A DMD is actually about the size of a microchip, and consists of thousands of tiny computer-controlled mirrors. Each tiny mirror on the chip represents one pixel on screen. Like all things digital, these mirrors can be turned on and off by adjusting the angle of the mirror on the chip towards the projector lens, or away from it.
The other major part of a DLP projector is the Color Filter, or Color Wheel. This fast spinning wheel has translucent red, green, and blue sections, that together with the DMD forms a moving image. From the light source, light travels through a "condensing lens" to focus it as it travels through the color wheel, back out through a "shaping lens", which then focuses it on the DMD. The DMD then reflects the image out the projector lens and onto your silver screen.
DLP diagram by Cameron Christopher
LCD projectors work similarly to old-school slide projectors.
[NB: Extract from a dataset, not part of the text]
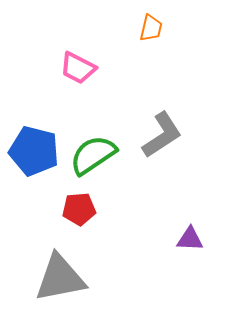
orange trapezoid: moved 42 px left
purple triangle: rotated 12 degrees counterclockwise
These projectors incorporate small translucent LCD panels, which work just like those in large flat-panel TVs. White light is emitted from the light source, and is split up into three parts by "separation prisms". These three light beams each pass through a separate red, green, and blu filter, and then through their own tiny LCD panels. From there, the three beams go through "combining prisms" which - surprise! - combine them into one light beam before going out the optical lens and onto your projector screen.
LCD projector diagram by Cameron Christopher
Compared to LCD projectors, DLP tends to have smoother video, with a higher contrast ratio, "blacker" blacks, and a more film-like and cinematic feel. Additionally, if space is an issue, DLP projectors are physically smaller. On the downside, some older DLP projectors may suffer from the so-called "rainbow effect" where the edges of brightly lit moving objects may appear as red-green-blue ghosts instead of white. DLP also tends to run hotter, and due to the spinning color wheel, may make a noticeable whine or hum when in use.
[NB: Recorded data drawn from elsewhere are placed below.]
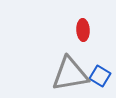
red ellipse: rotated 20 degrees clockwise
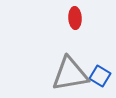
red ellipse: moved 8 px left, 12 px up
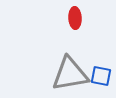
blue square: moved 1 px right; rotated 20 degrees counterclockwise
On the flip side, LCD projectors run cooler and quieter than DLP, and can produce a brighter image when placed in a room with a lot of ambient light. However, these projectors don't have the same contrast ratio as DLP, with blacks appearing to be more grey. Also, some LCDs can produce a "screen-door" effect, making images appear blocky with small spaces between pixels.
Both DLP and LCD projectors measure their light output in lumens. Generally speaking, the higher the lumens, the brighter your picture. However, a brighter picture doesn't necessarily mean a higher quality picture! Additionally, while a projector can spit out 2,000 lumens, other considerations must be taken into account, such as room size, screen size, screen material and reflectivity, and perhaps most importantly, ambient light. The more ambient light in your home theatre, the more light needed to project light onto the screen. Most home theatre projectors range from 1500-3000 lumens, depending on your application.
Armed with the basics of home projectors, the time has arrived to light up your living room with all your favorite Couch Mode likes. Happy watching!
Bright lights, big screen, how do home projectors work their magic?